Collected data
== Segment start ==
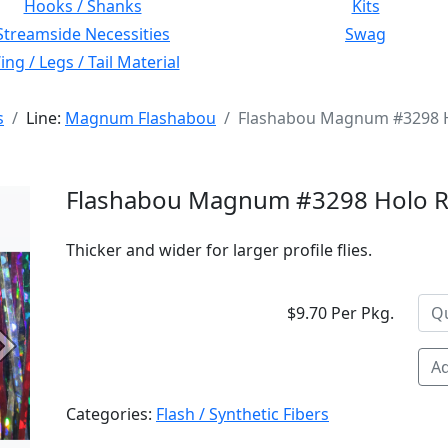
Hooks / Shanks
Kits
Streamside Necessities
Swag
ng / Legs / Tail Material
s
Line:
Magnum Flashabou
Flashabou Magnum #3298 
Flashabou Magnum #3298 Holo 
Thicker and wider for larger profile flies.
$9.70 Per Pkg.
Next
Ad
Categories:
Flash / Synthetic Fibers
== Segment end ==
#### WORK REQUIRED
Copy out every one of the lines above word for word, leaving the pictures out.

#### EXERCISE RESPONSE
Hooks / Shanks
Kits
Streamside Necessities
Swag
ng / Legs / Tail Material
s
Line:
Magnum Flashabou
Flashabou Magnum #3298 
Flashabou Magnum #3298 Holo 
Thicker and wider for larger profile flies.
$9.70 Per Pkg.
Next
Ad
Categories:
Flash / Synthetic Fibers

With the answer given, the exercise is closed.